Dieser Lifestyle sei ihr unbenommen, nur sollten wir den „Transhumanismus“ als das sehen, was er ist: den Menschen „hinter sich lassend“ in dem Sinne, dass er den Menschen, wie er in seinem irdischen „Jammertal“ leibt und lebt, gar nicht wahr- und ernstnimmt. Transhumanismus ist Menschenverachtung in der technischen Kostümierung der Menschenverbesserung. Die Generalstrategie: Den Blick von der Gegenwart abwenden; die Probleme nicht lösen, sondern die Lösung in die Zukunft verschieben, in die Welt der technischen Placebos zur Verbesserung unserer kognitiven und moralischen Fähigkeiten.
Der Mensch ist nicht gut genug
Denn das Axiom der Futurologie lautet: Der Mensch ist nicht gut genug. Und es gibt eine moralische Verpflichtung zum „Enhancement“, zur Verbesserung, sagt der Philosoph Julian Savulescu. Wenn nicht aus eigenen Stücken, so durch pharmakologischen Anstoss. Er plädierte kürzlich in einem TED Talk für die Moralpille.
Futurologen hausieren mit der menschlichen Unzulänglichkeit. Sie machen ihr Geschäft damit, dass sie uns einreden, wie bedürftig und beschränkt wir sind, und sie liefern uns frei Haus den Trost der neuesten Gadgets, die uns aus diesem Zustand erlösen sollen. Das Beste kommt erst noch, leiern sie. Die Zukunft ist die Transzendenz des säkularen Menschen: der in die Horizontale umgelegte Himmel.

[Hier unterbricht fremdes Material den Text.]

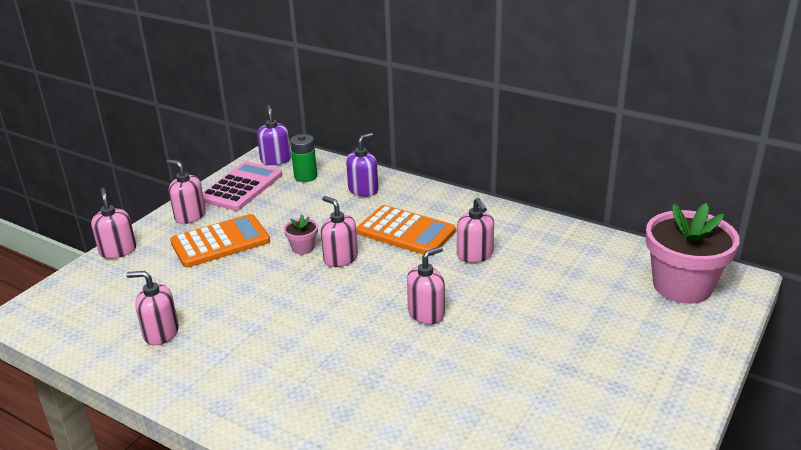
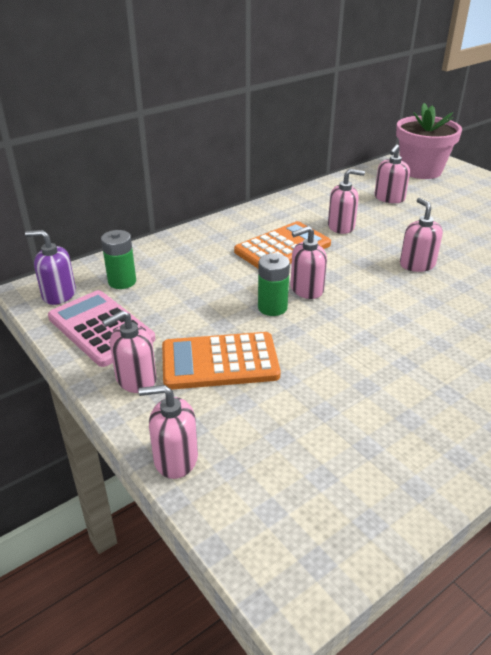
camera: 70 degrees left, 5 degrees up
(161, 333) = (393, 433): pink soap dispenser -> pink soap dispenser (389, 198)
(220, 242) = (220, 362): orange calculator -> orange calculator turned 90 degrees counterclockwise
(303, 248) = (272, 307): pink flower pot -> green battery
(363, 190) = (185, 254): purple soap dispenser -> none

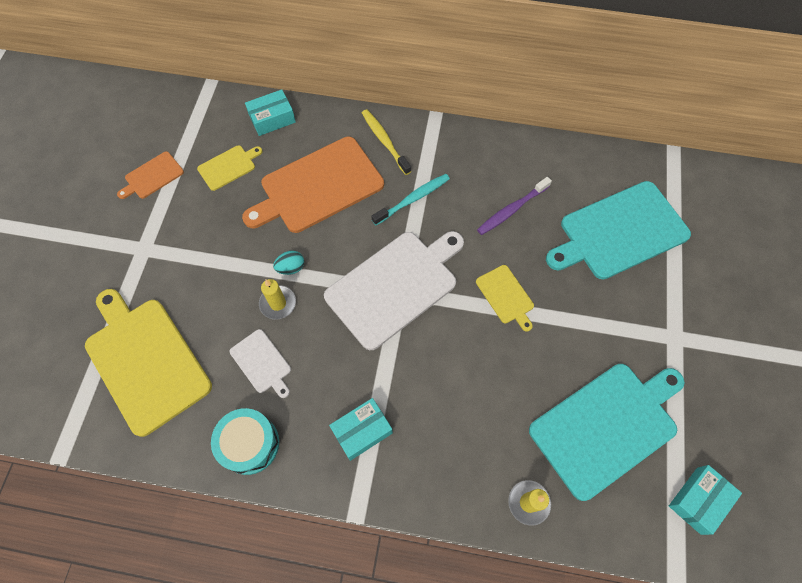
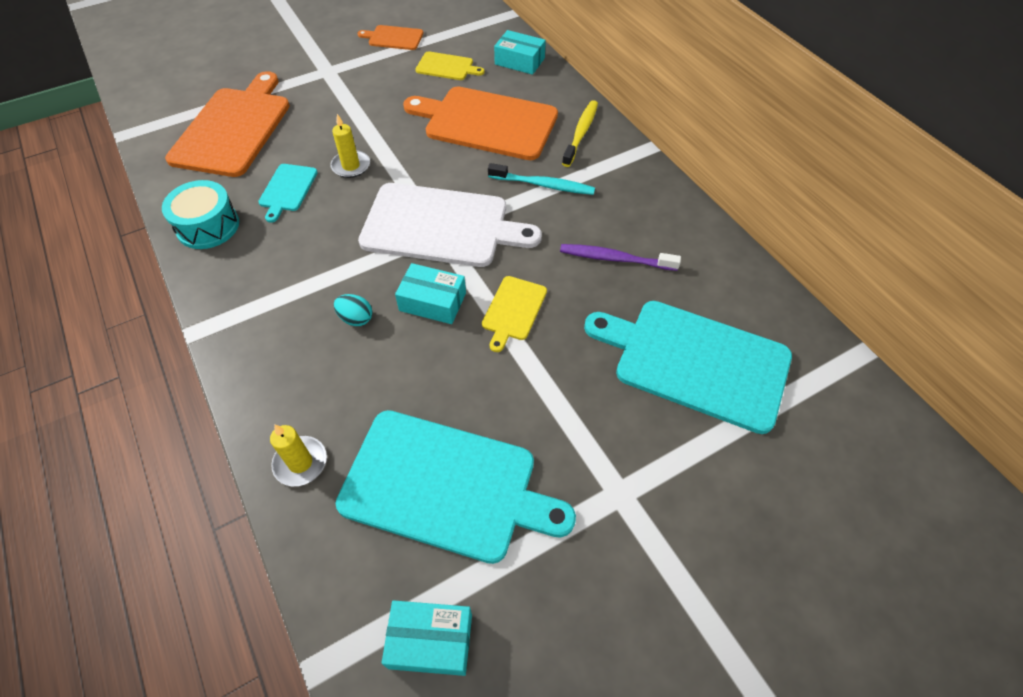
camera: 50 degrees right, 10 degrees down
(146, 360) = (233, 128): yellow cutting board -> orange cutting board
(262, 363) = (287, 189): white cutting board -> turquoise cutting board
(291, 268) = (391, 153): turquoise egg -> turquoise egg (356, 318)
(362, 431) = (276, 289): turquoise box -> turquoise box (432, 302)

Ein Universalgelehrter des 18. Jahrhunderts, Samuel Johnson, diagnostizierte schon 1752 die obsessive Beschäftigung mit der Zukunft als ein Defizitsymptom des gegenwartsflüchtigen Menschen. Es scheint sein Schicksal zu sein, schreibt Johnson, „all seinen Trost in der Zukunft zu suchen. Die gegenwärtige Zeit eignet sich selten, unsere Wünsche und Phantasien unmittelbar zu unserem Vergnügen zu erfüllen, und so sind wir genötigt, dieser Unzulänglichkeit mit Erinnerung und Vorausschau Genüge zu tun.“
Eine Prognose als Coda
Ray Kurzweil ist seit kurzem „Director of Engineering“ bei der Forschungsabteilung des Netzgiganten Google. Auch hier sei eine Prognose gewagt: Google wird zur neuen Kirche, und Kurzweil ihr Papst. Über kurz oder lang wird eine neue Zeitrechnung für das Post-Anthropozän eingeführt: vor und nach Kurzweil. Wann? In einem Hermie.